Had noticed cannons with emblems in Moti Daman fort too.


We finally reached the St. Anthony Church. There is no date mentioned as to when the Church was built. Maybe it s mentioned on the inside. The church is painted white in color with dark blue borders. The Church shone in the hot sun. Making it one of my best pics on the fort.

Services are held in the church. The church was closed as it was a weekday and there was no way we could enter its premises. The area around the church is clean and the vegetation nicely trimmed. The church has 14 Stations of the Cross around it. All churches have the 14 Stations in it, this is the first time I have seen something like it on the outside.

Guess how many people were here. Just the two if us. We walked out of the fort and entered a shop on the outskirts of the fort. We had cold drinks here. We inquired as to how many people come here, to which we were informed that in the summers loads of people pay it a visit, but thi sis off season and so its just us.

We refreshed ourselves and kick started to Margao city.


We skid and fell in the fields as our bike lost control on a sharp right turn. We were driving at a speed of 70 km per hour.State of our bike and my pants here. As the fields were filled with water we didn't get hurt but managed to get bruises on our legs and hands. First fall on our trip.

We then moved to our second spot the Holy Cross Chapel at Baradi.

Goa - Road to Cabo de Rama Fort

Wednesday, November 26, 2014

After having breakfast at Madgaum Cafe we decided to visit Cabo de Rama Fort.

Now we had three options, public transport, Private Car or Bike. We decided to take the services of a bike to travel around as it would save on time and also we could travel where buses wouldn't take us.

There are buses plying from Margao City to Cabo de Rama Fort, this is the cheapest mode of transport. But the frequency is not very good so we decided to avoid it. Car travel is very comfortable but costly as compared to Bike and so we decided on bike. 


Bikes are available on rental basis near the Garden at Margao City. The Yellow Building to be more precise. Not sure what the name is. We took Hero Honda Splendor Plus to travel around. Rental being Rs.250 for a day excluding petrol. Filled the tank with Petrol worth Rs.200 we headed out of the city on the NH 17 to Cabo de Rama Fort.

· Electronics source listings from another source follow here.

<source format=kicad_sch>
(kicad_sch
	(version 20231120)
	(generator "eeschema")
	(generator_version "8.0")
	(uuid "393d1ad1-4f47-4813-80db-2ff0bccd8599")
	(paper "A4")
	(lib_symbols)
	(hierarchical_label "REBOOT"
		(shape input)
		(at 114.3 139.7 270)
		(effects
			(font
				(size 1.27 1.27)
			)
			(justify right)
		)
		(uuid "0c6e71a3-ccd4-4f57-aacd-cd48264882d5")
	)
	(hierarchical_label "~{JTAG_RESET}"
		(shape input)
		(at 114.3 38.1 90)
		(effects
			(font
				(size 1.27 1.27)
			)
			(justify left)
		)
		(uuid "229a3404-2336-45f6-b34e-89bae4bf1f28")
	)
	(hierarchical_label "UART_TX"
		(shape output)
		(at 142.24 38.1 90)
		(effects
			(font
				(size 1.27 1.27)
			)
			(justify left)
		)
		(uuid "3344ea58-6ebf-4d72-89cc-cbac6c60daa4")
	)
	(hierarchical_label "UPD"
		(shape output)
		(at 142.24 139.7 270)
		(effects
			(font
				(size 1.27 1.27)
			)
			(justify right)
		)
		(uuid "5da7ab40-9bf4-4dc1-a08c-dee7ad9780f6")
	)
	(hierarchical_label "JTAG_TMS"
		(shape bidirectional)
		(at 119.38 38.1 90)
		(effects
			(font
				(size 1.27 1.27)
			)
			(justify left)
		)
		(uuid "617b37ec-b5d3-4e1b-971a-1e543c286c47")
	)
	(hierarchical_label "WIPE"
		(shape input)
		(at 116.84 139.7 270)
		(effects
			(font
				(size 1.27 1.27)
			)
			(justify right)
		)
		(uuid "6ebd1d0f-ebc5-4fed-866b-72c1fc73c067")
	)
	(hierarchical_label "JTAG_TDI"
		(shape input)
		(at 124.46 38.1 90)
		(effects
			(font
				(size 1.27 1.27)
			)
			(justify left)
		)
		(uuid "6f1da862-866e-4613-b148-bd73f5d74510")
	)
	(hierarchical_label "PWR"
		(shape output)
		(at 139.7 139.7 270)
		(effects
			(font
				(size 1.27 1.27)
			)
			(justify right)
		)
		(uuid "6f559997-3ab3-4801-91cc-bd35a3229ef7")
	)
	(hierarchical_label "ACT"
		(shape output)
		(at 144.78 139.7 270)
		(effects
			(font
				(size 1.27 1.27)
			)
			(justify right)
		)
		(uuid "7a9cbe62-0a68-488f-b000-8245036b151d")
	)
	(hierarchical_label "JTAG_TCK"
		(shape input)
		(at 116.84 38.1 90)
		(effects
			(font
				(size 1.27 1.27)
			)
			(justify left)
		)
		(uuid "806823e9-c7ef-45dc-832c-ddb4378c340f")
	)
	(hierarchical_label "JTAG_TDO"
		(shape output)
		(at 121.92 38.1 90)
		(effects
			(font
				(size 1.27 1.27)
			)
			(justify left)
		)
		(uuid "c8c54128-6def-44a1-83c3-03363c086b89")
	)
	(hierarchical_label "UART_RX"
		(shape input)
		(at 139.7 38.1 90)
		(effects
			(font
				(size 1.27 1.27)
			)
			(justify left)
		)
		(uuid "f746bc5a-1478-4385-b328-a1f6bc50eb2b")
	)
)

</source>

Goa has very good roads, I should say. Felt good to drive on them and we were enjoying every part of our journey. No potholes on the tarred roads.

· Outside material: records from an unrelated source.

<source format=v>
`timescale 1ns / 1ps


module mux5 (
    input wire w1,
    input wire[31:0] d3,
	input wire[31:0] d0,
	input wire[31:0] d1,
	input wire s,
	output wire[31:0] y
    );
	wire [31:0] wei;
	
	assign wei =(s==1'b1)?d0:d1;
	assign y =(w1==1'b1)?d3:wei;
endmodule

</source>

It was a gloomy day, and as it was monsoon season we were sure it would rain any time so we were prepared for it. In the rains it is advisable to drive slowly as the roads are wet and bikes can skid anytime due to thin tires.

The Fort is located in Cancona District around 25 km, from Margao City. So by bike it would take us around an hour's time to reach it. We took the NH 17, took a right at Chinchinim,, crossed Assolna, then Betul and then finally Cabo de Rama Fort.

The Tar roads cut through the fields. We could see fields all around, flooded with water. Some of the fields were green, others were golden but we could see them as far as our eye could see them. The skies were dark and cloudy waiting to pour on us. 

We crossed a couple of bridges the view which they provided was just amazing. The huge water bodies with coconut trees all around them. Tiny houses next to the water bodies. I wouldn't mind having a house next to the river. Fishing everyday for fresh fish , marinating them in herbs and cooking over firewood. The taste of it. Oh la laa. My mouth has already started watering just thinking about it. 

The population of coconut trees is increasing in Goa. This part of Goa gives you the feeling as if you are in Kerala. But you are in Goa.


The roads were deserted, every 10 to 15 minutes we could see a vehicle passing by. Though sign boards are missing here, I can't say missing but very few of them. But you can ask the people they are very friendly and give correct directions. We asked near the Churches and market areas, they gave correct directions and hence we reached the fort in an hours time.